Akhirnya! Bulan Ini, RI Diramal Lepas dari Jerat Deflasi

Meski demikian, bukan berarti daya beli masyarakat sudah pulih. Ini terlihat dari inflasi inti yang sepertinya masih melambat. Inflasi inti pada September adalah 1,86% YoY dan Oktober diperkirakan 1,82% YoY.
Pergerakan inflasi inti sering digunakan sebagai indikator daya beli. Sebab, inflasi inti berisi kelompok barang dan jasa yang harganya susah naik-turun alias persisten. Kalau harga barang dan jasa yang seperti ini sampai turun, artinya permintaan memang masih lemah.
"Daya beli masyarakat rendah, sangat-sangat lemah. Ini ditunjukkan oleh inflasi inti yang terus menurun," kata Suhariyanto, Kepala BPS, dalam rilis data inflasi September.

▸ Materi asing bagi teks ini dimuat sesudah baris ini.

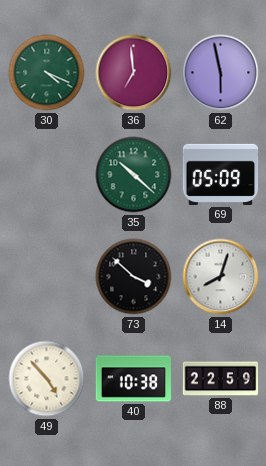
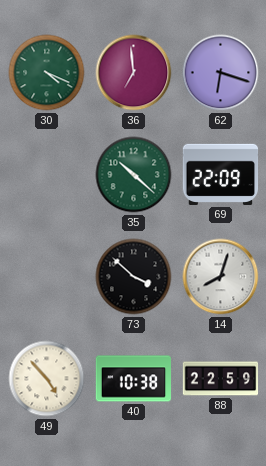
62: 5:58 -> 6:18
69: 05:09 -> 22:09
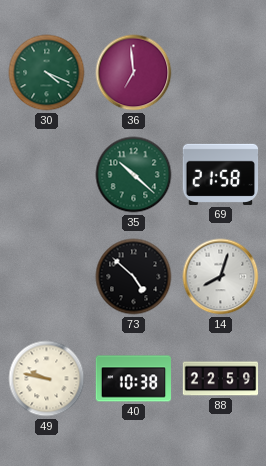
62: 6:18 -> none
69: 22:09 -> 21:58
73: 3:52 -> 4:52
49: 4:53 -> 9:47
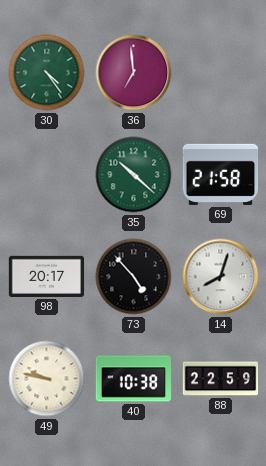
30: 4:19 -> 4:24
98: none -> 20:17
73: 4:52 -> 4:53
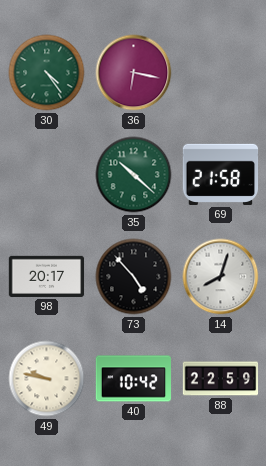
36: 6:59 -> 6:17
40: 10:38 -> 10:42
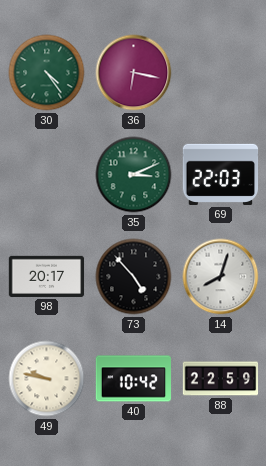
35: 10:22 -> 3:11
69: 21:58 -> 22:03
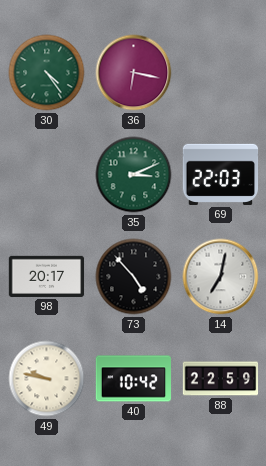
14: 8:03 -> 7:02
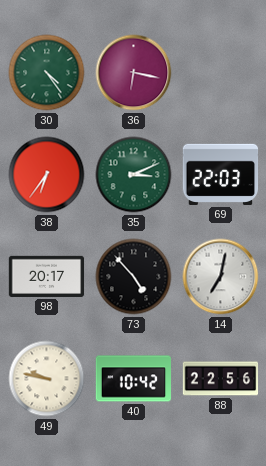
38: none -> 6:36
88: 22:59 -> 22:56
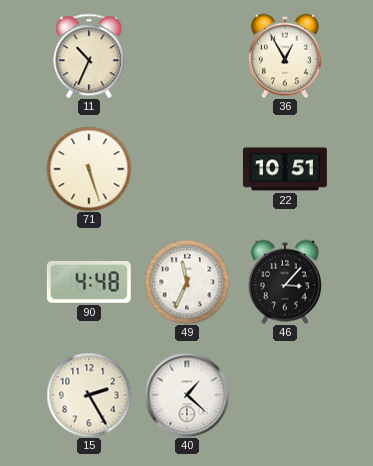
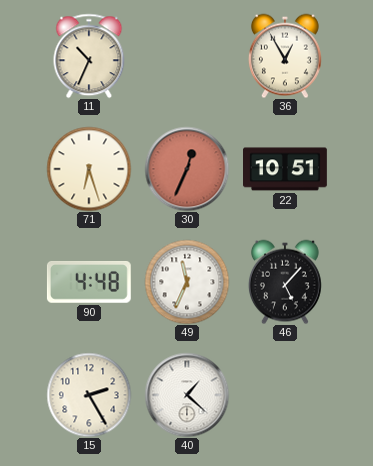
71: 5:27 -> 6:27
30: none -> 12:34
46: 3:07 -> 5:07
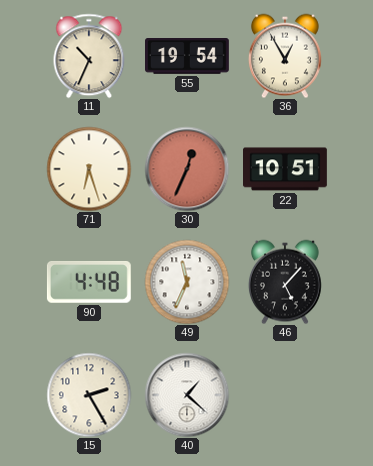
55: none -> 19:54
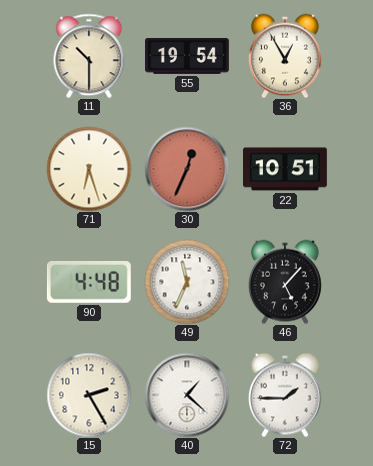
11: 10:34 -> 10:30
72: none -> 1:45
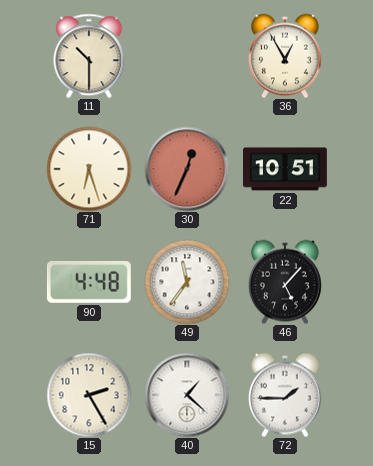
55: 19:54 -> none
49: 11:34 -> 11:36
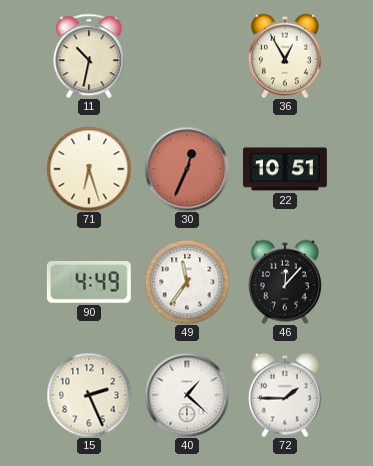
11: 10:30 -> 10:32
90: 4:48 -> 4:49
46: 5:07 -> 12:07
15: 2:25 -> 2:26
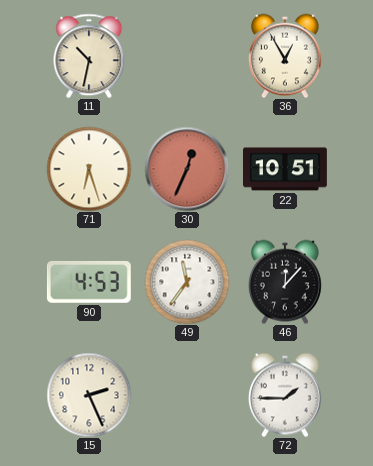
90: 4:49 -> 4:53
40: 1:22 -> none
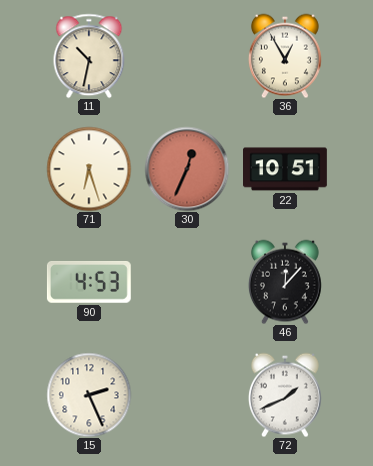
49: 11:36 -> none
72: 1:45 -> 1:41
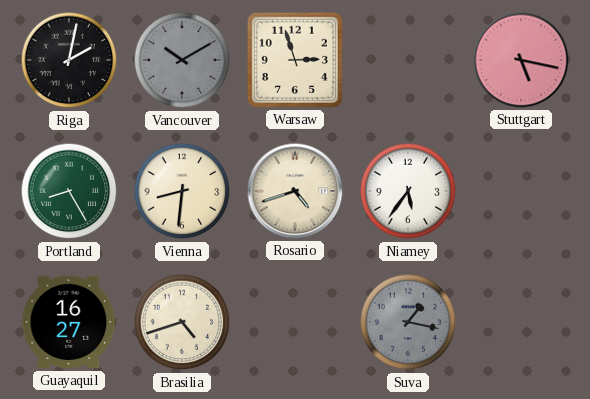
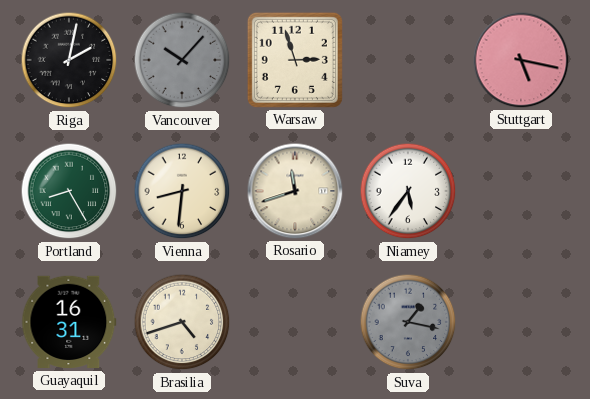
Vancouver: 10:10 -> 10:07
Rosario: 4:42 -> 11:42
Guayaquil: 16:27 -> 16:31
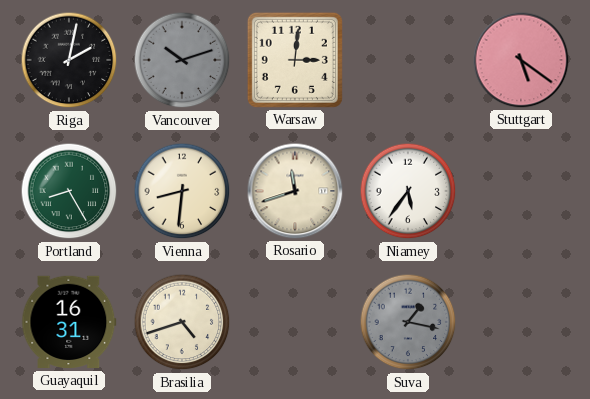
Vancouver: 10:07 -> 10:12
Warsaw: 2:57 -> 3:01
Stuttgart: 5:17 -> 5:21
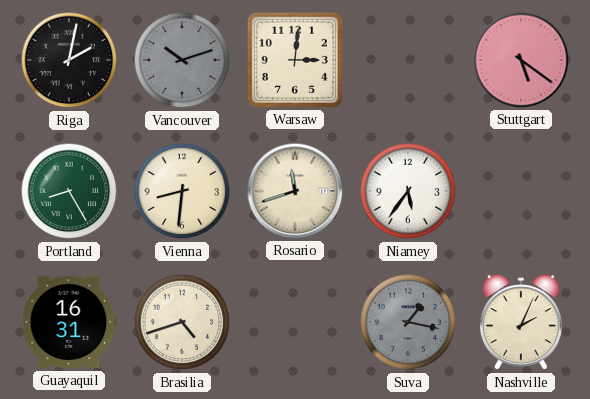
Nashville: none -> 2:04
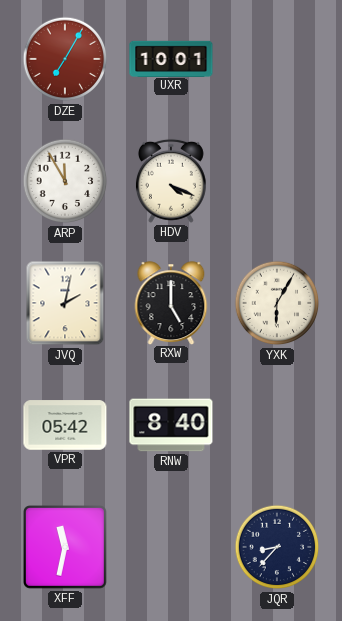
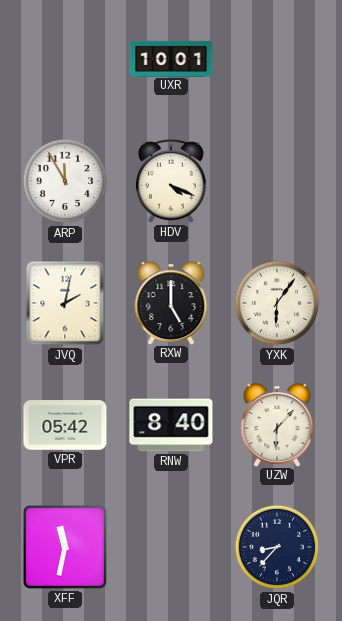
DZE: 7:05 -> none
YXK: 6:05 -> 6:06
UZW: none -> 6:07
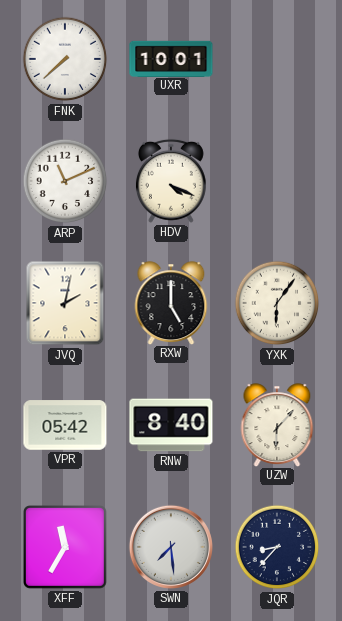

Oleh karena itu, setidaknya sampai Oktober, konsumsi rumah tangga belum bisa diandalkan sebagai penyumbang pertumbuhan ekonomi. Padahal konsumsi rumah tangga adalah kontributor terbesar dalam pembentukan Produk Domestik Bruto (PDB) dari sisi pengeluaran.
Konsensus sementara yang dihimpun CNBC Indonesia memperkirakan ekonomi pada kuartal III-2020 terkontraksi (tumbuh negatif) 3,3% YoY. Jika konsumsi rumah tangga belum membaik, maka sangat mungkin kontraksi masih akan terjad pada kuartal IV-2020.
Sejumlah institusi memperkirakan PDB Indonesia membukukan kontraksi sepanjang 2020. Proyeksi Bank Dunia ada di -1,6%, bahkan bisa ke -2% dalam skenario terburuk. Sementara 'ramalan' Dana Moneter Internasional (IMF) adalah -1,5% dan Bank Pembangunan Asia (ADB) -1%.
Di satu sisi, data inflasi Oktober kemungkinan akan memberi kelegaan, setidaknya Indonesia sudah bisa lepas dari jerat deflasi. Namun di sisi lain pekerjaan belum selesai, karena sejatinya permintaan masih sangat lemah.